4). However, as the negative binomial regression results demonstrate, local context strongly influences the patterns of abundance in these populations of
An. darlingi. In summary, there is evidence for both metapopulation and local population behavioural patterns in
An. darlingi in Loreto, but the mechanisms involved have not yet been identified.
The aggregated monthly HBR of
An. darlingi (exophagic, endophagic and both together) was significantly correlated with monthly malaria case numbers in LUP and CAH. This is particularly interesting because cases of
P. falciparum have increased since 2015, especially in LUP, representative of a wider regional trend in Loreto [
29,
87], whereas
P. vivax cases peaked in LUP in 2014, and CAH experienced a major
P. vivax outbreak in 2012–2013 after which cases have fluctuated considerably (Additional file
1: Fig. S2). These data confirm that the HBR and malaria incidence are highly related, though it is clear that other parameters used in the calculation of vectorial capacity, such as vector survival rates [
88], are also valuable for predicting malaria risk.
Although in the present study the overall numbers of infected An. darlingi (n = 30) were insufficient for statistical analysis, there were endophagic and exophagic An. darlingi infected with both P. vivax and P. falciparum throughout the rainy season (January–June), before and after midnight. Thus, during the rainy season, villagers are at risk of malaria infection both inside their houses and in the peridomestic area throughout the night.

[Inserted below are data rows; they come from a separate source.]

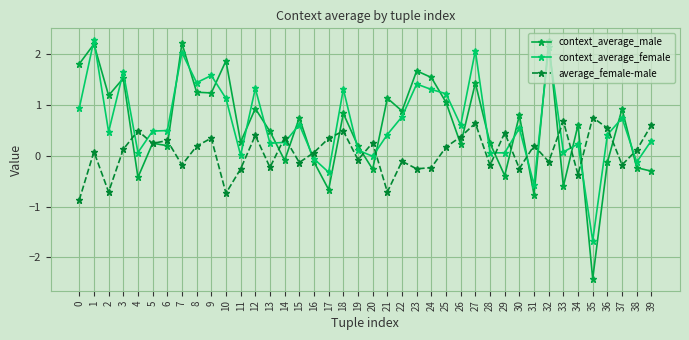

After their last crossing, which series has the higher values: context_average_female or average_female-male?

average_female-male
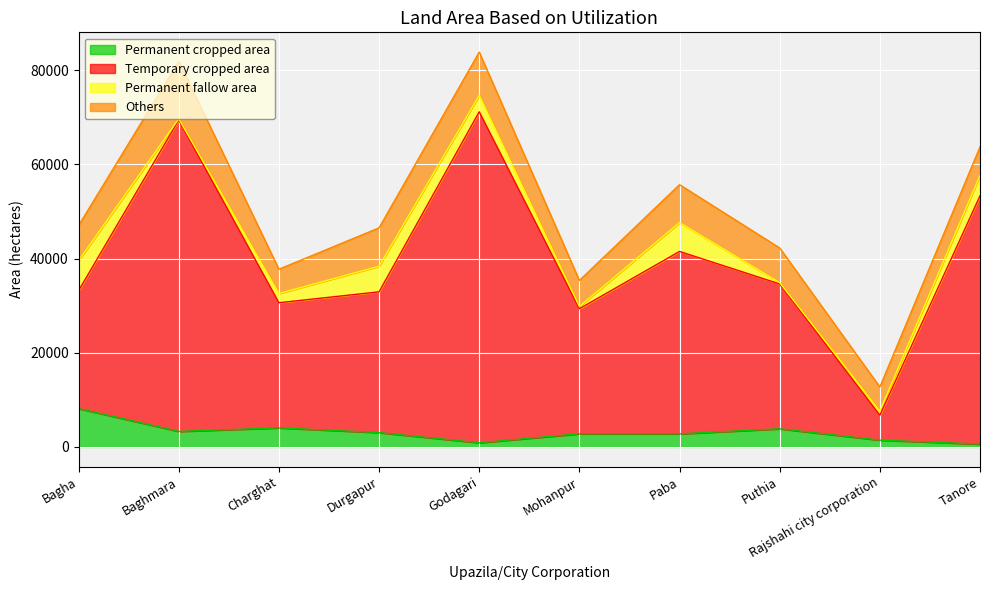

How many values in the Temporary cropped area series exceed 34598?

4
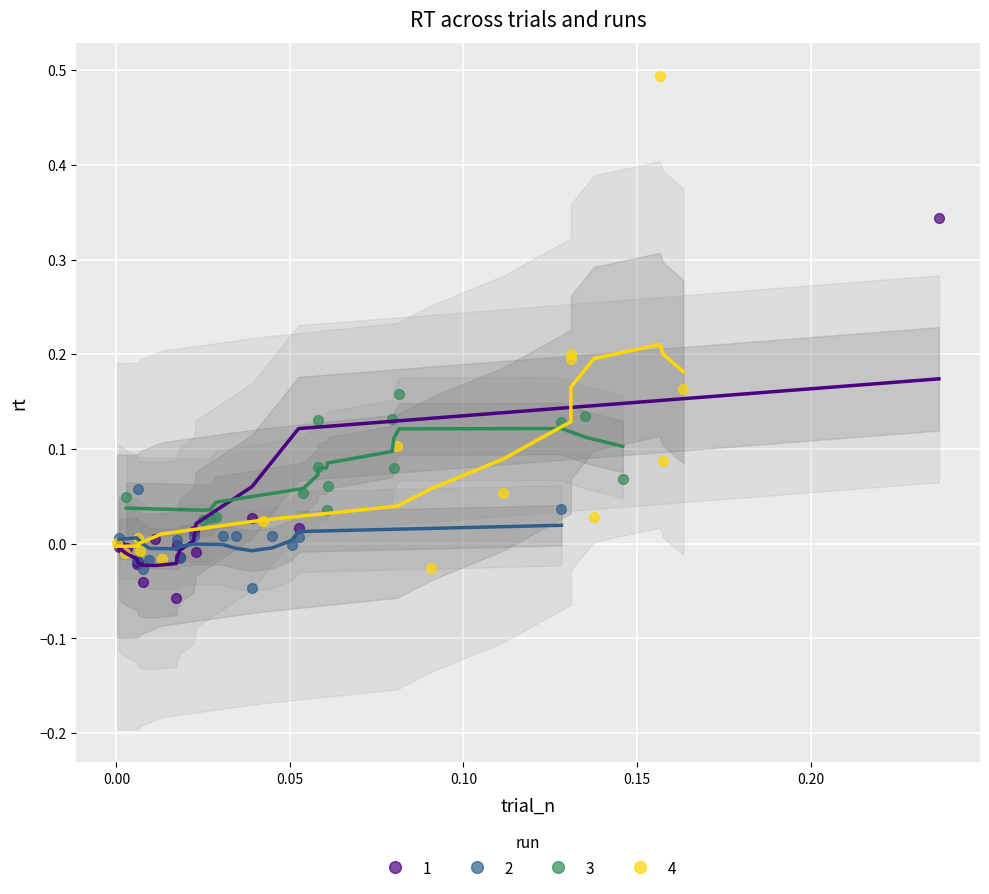

Which series has the widest spread of Y values?

4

An explanation for the decline in the rainy season
An. darlingi population sizes in LUP and CAH over time is elusive. A massive flood in Loreto in April 2012 [
89], attributed mainly to an early La Niña event [
90], may have influenced survival or population dynamics, perhaps by destruction of breeding sites. Less massive flooding in Suriname, combined with several vector interventions and malaria case management, reduced malaria incidence to near zero, in a region where
An. darlingi was the principal vector [
91]. In the village of LUP, there was no discernible immediate effect of the flood on the peak HBR in April–May between 2011 (before the flood) and 2012 (immediately after the flood [
34]), although longer term effects cannot be ruled out.
Modelling has demonstrated that
P. falciparum is likely more sensitive than
P. vivax to changes in malaria vector survival rates due to longer sporogonic cycle duration [
88]. If
An. darlingi survival rates had been measured over the 3 years of this study, the relationship between survival and the increase in
P. falciparum cases could have been investigated. In addition, as this study analysed only
An. darlingi collected by HLC, it is possible that a sub-population of
An. darlingi, not sampled in this study because it feeds mainly on animals, also contributes to malaria transmission. Although a previous analysis of blood meal sources in resting
An. darlingi in LUP, CAH and SEM found that the majority of mosquitoes tested had fed on humans (human blood index (HBI): 0.58–0.87), with a similar infection rate to that found in the current study (0.42%) [
49], a substantial proportion of
An. darlingi feed on non-human hosts in this region. It is unknown whether
An. darlingi feeding on different hosts are genetically distinct, as has been demonstrated in
An. arabiensis in Tanzania [
25]. Another limitation of this study was the sporadic collections at SEM, which prohibited statistical and genetic comparisons with LUP and CAH. Finally, this study did not determine whether LLINs were used or IRS was conducted in the individual houses in which collections were conducted. However, collections rotated between different houses on different nights throughout the study in an effort to obtain an unbiased, representative sampling of
An. darlingi biting behaviour in the villages during the study period.